Friday, April 19, 2024
36.0°F

Legislature wraps up special session with civil liability bill

by CRAIG NORTHRUP
Staff Writer | August 27, 2020 1:00 AM

Idaho lawmakers put in the final legwork Wednesday on a few pieces of legislation as the both the House and Senate wrapped up its business and prepared to head home after an extraordinary special session.

The Senate worked late into the evening to approve a civil liability bill 27 - 7. The bill provides certain immunities from COVID-contracting lawsuits. The bill protects individuals, corporations, churches, cities, counties, schools, colleges and other institutions.

Different versions of the bill had tried and failed to make it through the House that included rejected language that would have protected those same entities from COVID-related lawsuits, such as disruptions of scheduled plans and an inability to provide equitable services, as well as a “good-faith” definition. The draft that made its way to the Senate Wednesday evening focuses on whether a person contracted COVID-19 from a particular place, and whether that transmission happened because of negligence, willful or otherwise.

“I think it was passed in an attempt to give people a sense of security and stability,” Rep. Tony Wisniewski, R-Post Falls, told The Press. “People want to know they would not be held liable … And that’s absolutely the main reason I voted for it. We have enough to worry about right now. There’s just too much uncertainty out there. People need to know they can open up without having to worry about lawsuits right now.”

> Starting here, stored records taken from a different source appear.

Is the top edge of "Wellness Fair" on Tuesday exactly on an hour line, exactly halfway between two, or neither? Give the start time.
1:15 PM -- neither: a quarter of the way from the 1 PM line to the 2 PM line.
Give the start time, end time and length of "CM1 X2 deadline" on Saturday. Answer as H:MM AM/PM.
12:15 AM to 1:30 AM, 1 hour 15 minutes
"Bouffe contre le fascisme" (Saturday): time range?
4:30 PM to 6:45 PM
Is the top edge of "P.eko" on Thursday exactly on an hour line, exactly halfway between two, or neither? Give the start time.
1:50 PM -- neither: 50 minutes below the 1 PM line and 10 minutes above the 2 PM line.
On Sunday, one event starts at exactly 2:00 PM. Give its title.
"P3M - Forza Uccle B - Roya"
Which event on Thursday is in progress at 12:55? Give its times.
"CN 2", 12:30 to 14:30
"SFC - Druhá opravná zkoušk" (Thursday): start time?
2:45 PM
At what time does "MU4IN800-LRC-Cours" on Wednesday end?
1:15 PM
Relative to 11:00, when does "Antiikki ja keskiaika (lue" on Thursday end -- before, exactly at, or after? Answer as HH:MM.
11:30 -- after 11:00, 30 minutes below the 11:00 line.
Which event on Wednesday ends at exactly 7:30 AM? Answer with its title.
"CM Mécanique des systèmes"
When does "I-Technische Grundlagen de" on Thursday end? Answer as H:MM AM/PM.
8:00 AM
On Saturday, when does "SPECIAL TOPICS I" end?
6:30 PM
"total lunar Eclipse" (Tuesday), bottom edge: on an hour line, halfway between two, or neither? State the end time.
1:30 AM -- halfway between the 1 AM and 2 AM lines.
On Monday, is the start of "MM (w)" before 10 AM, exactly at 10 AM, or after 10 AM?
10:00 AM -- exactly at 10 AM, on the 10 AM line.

Rep. Paul Amador, R-Coeur d’Alene, said the House took great pains to hammer out the details before coming to an agreement.

“It was a compromise bill,” Amador said. “I don’t think anybody is happy with it, but I think everybody is OK with it. I think it provides stability and confidence for businesses and schools to open up … in a time when the goalposts are being moved on us, where the best practices for (combating) COVID-19 are constantly changing."

A House concurrent resolution that started almost in tandem with the opening of the special session — a resolution that would have ended Gov. Brad Little’s emergency declaration — never made it to the Senate floor after passing the House 48-20-2. But Senate President Pro Tempore Brent Hill announced a non-binding resolution late Wednesday afternoon that echoed the House’s resolution to end the statewide emergency protocols, which passed the Senate floor. The Senate also voted by unanimous consent to table the House’s HCR 1, presumably until the regular session meets in January.

Despite the Senate’s late move, Rep. Ron Mendive, R-Coeur d’Alene, expressed disappointment that the House resolution to end the emergency never blossomed into law, in part because of a clause in the Idaho Constitution that says special sessions can only be called upon by the office of the governor to discuss particular topics.

“The House voted — rather convincingly, I thought — to stop the governor’s declaration," Mendive said. "The Senate has an opinion on this, and about a week and a half ago, we received a letter with a constitutional opinion that said he could change the subject, but the Senate had other ideas.”

The civil liability bill, dubbed the “Coronavirus Limited Immunity Act,” now goes to Little's desk for signature or veto.